◆ Problem details:
Reproduce the following excerpt on Winnipeg's heritage buildings word for word, with nothing changed.
*** Selected excerpt Section Begins ***
Hey there, time traveller!
This article was published 24/01/2011 (5121 days ago), so information in it may no longer be current.

Today, all three levels of government will announce a project to transform an old West End church into a mixed-use block with affordable housing. Meanwhile, Winnipeg’s “Historic Exchange District” is listed as a “top attraction” in Tourism Winnipeg brochures.

Yet two heritage structures inside its boundaries were recently demolished. A third was rebuilt into a multi-level parking lot. Just outside the district in Chinatown, a fourth heritage building is now facing demolition.

Why do historic buildings downtown die while a West End church lives? In part because civic leaders are simply too lazy to plan ahead, just as in so many other areas. So “renewal policy” — an obsession in other cities — has become an exercise in waiting for the next surprise.
*** Selected excerpt Section Ends ***
*** Records Section Begins ***
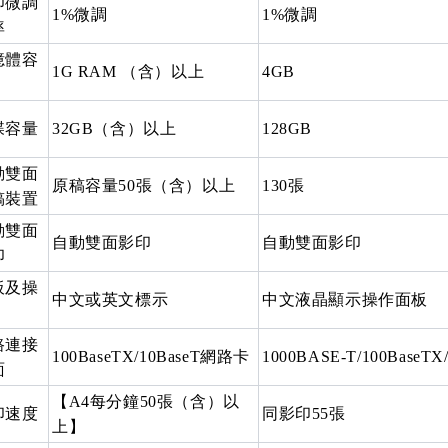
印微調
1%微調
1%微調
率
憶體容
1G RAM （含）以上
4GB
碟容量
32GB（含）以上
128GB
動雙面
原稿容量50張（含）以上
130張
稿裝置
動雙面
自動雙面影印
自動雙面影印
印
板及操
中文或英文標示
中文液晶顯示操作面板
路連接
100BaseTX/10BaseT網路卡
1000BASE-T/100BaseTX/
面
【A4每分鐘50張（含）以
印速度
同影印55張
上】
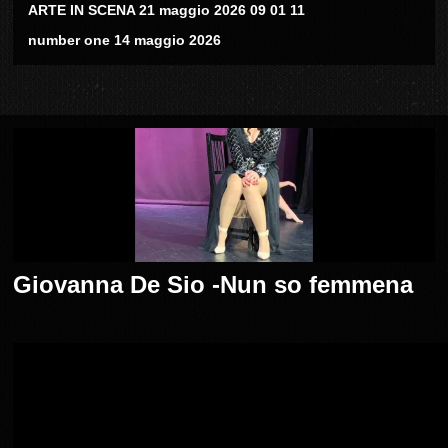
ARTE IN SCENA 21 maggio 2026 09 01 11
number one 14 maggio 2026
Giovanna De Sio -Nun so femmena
*** Records Section Ends ***
*** Records Section Begins ***
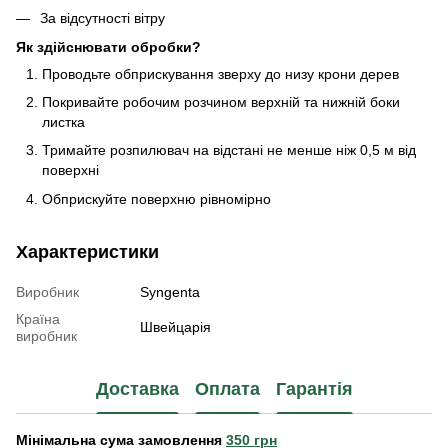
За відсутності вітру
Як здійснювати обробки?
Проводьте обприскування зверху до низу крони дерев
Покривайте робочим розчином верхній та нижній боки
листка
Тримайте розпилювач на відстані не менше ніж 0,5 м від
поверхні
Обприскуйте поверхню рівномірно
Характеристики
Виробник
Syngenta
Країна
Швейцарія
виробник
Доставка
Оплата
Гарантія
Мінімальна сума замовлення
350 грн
*** Records Section Ends ***
◆ Task answer:
Hey there, time traveller!
This article was published 24/01/2011 (5121 days ago), so information in it may no longer be current.

Today, all three levels of government will announce a project to transform an old West End church into a mixed-use block with affordable housing. Meanwhile, Winnipeg’s “Historic Exchange District” is listed as a “top attraction” in Tourism Winnipeg brochures.

Yet two heritage structures inside its boundaries were recently demolished. A third was rebuilt into a multi-level parking lot. Just outside the district in Chinatown, a fourth heritage building is now facing demolition.

Why do historic buildings downtown die while a West End church lives? In part because civic leaders are simply too lazy to plan ahead, just as in so many other areas. So “renewal policy” — an obsession in other cities — has become an exercise in waiting for the next surprise.